1. URI reader

1234567
href='www.google.com/a.html
href= google.com
google.com
www.google.com
  • group 1 optional hyperlink indicator depends if it is an active link on the page
  • group 2 optional delimiter
  • group 3 - 5 repeating group of pattern \text&dot\
  • group 6 ending of URI, which can be file extension or top class domain name
  • group 7 optional delimiter
  • syntactical solution: (href= ){0,1}['\|”]{0,1}([0-9a-zA-Z_/]{1,*}[\.]){1,*}[0-9a-zA-Z]{2,4}['\|“]{0,1}
  • wget --quiet -O - http://www.csszengarden.com | grep -E "[a-z][a-zA-Z0-9+.-]*:\/\/([a-zA-Z0-9+.-_]+@)*[a-zA-Z0-9+.\-]+(:[0-9]+)*\/([a-zA-Z0-9+_.\-]+\/)*([a-zA-Z0-9+_#?=.\-]+(&|;)*)*" -o
  • result:
    vding@fx160-08:~$ wget --quiet -O - http://www.csszengarden.com | grep -E "[a-z][a-zA-Z0-9+.-]*:\/\/([a-zA-Z0-9+.-_]+@)*[a-zA-Z0-9+.\-]+(:[0-9]+)*\/([a-zA-Z0-9+_.\-]+\/)*([a-zA-Z0-9+_#?=.\-]+(&|;)*)*" -o 
    http://www.w3.org/TR/xhtml1/DTD/xhtml1-strict.dtd
    http://www.w3.org/1999/xhtml
    http://www.bluerobot.com/web/css/fouc.asp
    http://www.csszengarden.com/favicon.ico
    http://www.csszengarden.com/zengarden.xml
    http://www.mezzoblue.com/zengarden/resources/
    http://www.mezzoblue.com/zengarden/submit/
    http://www.mezzoblue.com/zengarden/resources/
    http://www.mezzoblue.com/zengarden/submit/guidelines/
    http://creativecommons.org/licenses/by-nc-sa/1.0/
    http://www.mediatemple.net/
    http://www.amazon.com/exec/obidos/ASIN/0321303474/mezzoblue-20/
    http://validator.w3.org/check/referer
    http://jigsaw.w3.org/css-validator/check/referer
    http://creativecommons.org/licenses/by-nc-sa/1.0/
    http://mezzoblue.com/zengarden/faq/#s508
    http://www.mezzoblue.com/zengarden/faq/#aaa
    http://www.ericstoltz.com/
    http://skybased.com/
    http://www.kevinaddison.com/
    http://www.pixel-house.com.au/
    http://www.benklemm.de/
    http://www.re-bloom.com/
    http://rpmdesignfactory.com/
    http://users.skynet.be/bk316398/temp.html
    http://www.mezzoblue.com/zengarden/alldesigns/
    http://www.mezzoblue.com/zengarden/resources/
    http://www.mezzoblue.com/zengarden/faq/
    http://www.mezzoblue.com/zengarden/submit/
    http://www.mezzoblue.com/zengarden/translations/

explain: wget will get the file from www.csszengarden.com quietly (without output to avoid garbage) and immediately truncate it then pass it to grep . Group1 can actually contain digits and special characters as long as it is not on the first position followed by ”:\/\/“. Then the repeating group of dot separated strings, then the repeating group of slash separated strings.
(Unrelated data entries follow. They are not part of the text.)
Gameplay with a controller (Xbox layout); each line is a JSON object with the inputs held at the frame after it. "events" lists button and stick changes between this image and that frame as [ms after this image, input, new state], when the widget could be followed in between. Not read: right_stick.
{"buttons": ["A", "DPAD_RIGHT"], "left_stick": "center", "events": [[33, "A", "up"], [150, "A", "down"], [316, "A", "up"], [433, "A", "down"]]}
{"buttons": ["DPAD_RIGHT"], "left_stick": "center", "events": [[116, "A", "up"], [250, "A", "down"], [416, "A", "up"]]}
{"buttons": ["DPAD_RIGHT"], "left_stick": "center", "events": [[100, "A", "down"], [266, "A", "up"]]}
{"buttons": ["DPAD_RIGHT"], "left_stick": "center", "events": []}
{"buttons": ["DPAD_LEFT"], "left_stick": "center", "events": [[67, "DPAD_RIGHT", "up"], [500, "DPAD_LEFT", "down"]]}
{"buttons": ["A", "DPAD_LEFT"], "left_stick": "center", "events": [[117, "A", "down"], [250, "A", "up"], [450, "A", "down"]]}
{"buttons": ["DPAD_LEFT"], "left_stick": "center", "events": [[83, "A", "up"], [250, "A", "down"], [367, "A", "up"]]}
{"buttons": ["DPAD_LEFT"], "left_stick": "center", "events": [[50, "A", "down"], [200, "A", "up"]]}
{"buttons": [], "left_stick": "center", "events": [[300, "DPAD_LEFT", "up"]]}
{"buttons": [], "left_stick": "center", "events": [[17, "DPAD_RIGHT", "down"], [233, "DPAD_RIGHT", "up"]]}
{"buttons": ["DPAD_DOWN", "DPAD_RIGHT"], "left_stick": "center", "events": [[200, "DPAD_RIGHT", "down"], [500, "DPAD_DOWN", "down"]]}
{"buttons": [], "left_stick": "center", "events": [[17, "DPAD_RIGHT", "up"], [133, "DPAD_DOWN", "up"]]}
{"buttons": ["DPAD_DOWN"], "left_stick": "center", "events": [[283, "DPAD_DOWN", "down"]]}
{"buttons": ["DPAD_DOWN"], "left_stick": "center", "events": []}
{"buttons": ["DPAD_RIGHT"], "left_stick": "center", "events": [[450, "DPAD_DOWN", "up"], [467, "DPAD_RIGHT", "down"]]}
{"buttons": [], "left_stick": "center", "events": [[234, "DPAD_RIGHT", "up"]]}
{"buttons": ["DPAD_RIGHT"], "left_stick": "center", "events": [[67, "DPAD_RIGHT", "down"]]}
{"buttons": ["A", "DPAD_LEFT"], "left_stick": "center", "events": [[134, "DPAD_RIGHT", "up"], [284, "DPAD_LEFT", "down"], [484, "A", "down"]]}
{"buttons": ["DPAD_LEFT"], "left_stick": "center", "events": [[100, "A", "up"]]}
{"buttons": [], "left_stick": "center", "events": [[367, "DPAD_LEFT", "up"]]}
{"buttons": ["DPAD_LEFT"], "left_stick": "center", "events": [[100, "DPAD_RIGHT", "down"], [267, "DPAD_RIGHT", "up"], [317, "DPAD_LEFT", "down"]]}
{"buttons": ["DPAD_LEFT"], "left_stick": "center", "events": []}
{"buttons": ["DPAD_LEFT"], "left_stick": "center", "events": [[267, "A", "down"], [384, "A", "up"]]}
Finally end with almost any character.

2. phone number reader

123456
+31(0)35-12345678
0031 35 12345678

Group 1 can either be a + sign or 00.
Group 2 must be digits, 1 to 3 letters long, but with first letter not being 0.
Group 3 is an optional ”(0)“. Sometimes people use brackets around 0, sometimes don't.
Group 4 is similar to group 2. It consists of 1 to 3 letters, with first letter not being 0.
Group 5 is the optional -
Group 6 is the number string with 7 to 8 letters, with first letter not being 0.

  • solution: (+/00)[1-9][0-9]{0,2}(\(0\))?[1-9]{1,3}(-)?[1-9][0-9]{6,7}
  • BASH syntax: ^\([+]\|[0]\{2\}\)[1-9][0-9]\{1,2\}\([\(][0][\)]\)\{0,1\}[1-9]\{1,3\}[-]\{0,1\}[1-9][0-9]\{6,7\}

my phone number in different forms saved in file 'phonenumber' and corresponding grep -E command

+31(0)624820296
+31624820296
+31(0)6-24820296
+316-24820296
0031624820296
0031(0)624820296
0031(0)6-24820296
00316-24820296


grep -E ^\([+]\|[0]\{2\}\)[1-9][0-9]\{1,2\}\([\(][0][\)]\)\{0,1\}[1-9]\{1,3\}[-]\{0,1\}[1-9][0-9]\{6,7\} phonenumber 

improvement

3. bash comment remover with grep

Line with only comments I can think of is a line start with #. So I will search for a # at the begin of the line and match all the rest of the line.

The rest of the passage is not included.